- **How to complete this task**:
Repeat only the lines below from the one containing "125 256 1025.5" through the one containing "82 407 676.7", inclusive, exactly as written.

Saved entries
##############################

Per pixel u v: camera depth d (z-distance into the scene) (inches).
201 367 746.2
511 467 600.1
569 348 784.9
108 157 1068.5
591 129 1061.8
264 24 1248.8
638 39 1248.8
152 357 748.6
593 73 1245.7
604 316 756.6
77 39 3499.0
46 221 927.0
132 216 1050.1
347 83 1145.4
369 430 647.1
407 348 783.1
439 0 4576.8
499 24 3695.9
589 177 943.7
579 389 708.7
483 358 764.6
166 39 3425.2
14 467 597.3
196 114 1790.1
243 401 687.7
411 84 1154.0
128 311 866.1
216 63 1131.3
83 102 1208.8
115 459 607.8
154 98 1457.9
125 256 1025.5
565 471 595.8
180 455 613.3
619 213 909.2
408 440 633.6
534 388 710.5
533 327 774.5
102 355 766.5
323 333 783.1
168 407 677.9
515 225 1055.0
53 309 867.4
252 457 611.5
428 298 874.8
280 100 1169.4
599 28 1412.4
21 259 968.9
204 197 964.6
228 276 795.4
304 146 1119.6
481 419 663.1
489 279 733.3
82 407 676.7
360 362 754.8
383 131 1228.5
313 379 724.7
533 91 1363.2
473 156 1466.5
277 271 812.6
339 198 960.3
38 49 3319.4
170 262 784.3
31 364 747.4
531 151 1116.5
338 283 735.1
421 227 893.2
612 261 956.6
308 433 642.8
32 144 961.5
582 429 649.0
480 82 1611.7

##############################

- **Output below**:
125 256 1025.5
565 471 595.8
180 455 613.3
619 213 909.2
408 440 633.6
534 388 710.5
533 327 774.5
102 355 766.5
323 333 783.1
168 407 677.9
515 225 1055.0
53 309 867.4
252 457 611.5
428 298 874.8
280 100 1169.4
599 28 1412.4
21 259 968.9
204 197 964.6
228 276 795.4
304 146 1119.6
481 419 663.1
489 279 733.3
82 407 676.7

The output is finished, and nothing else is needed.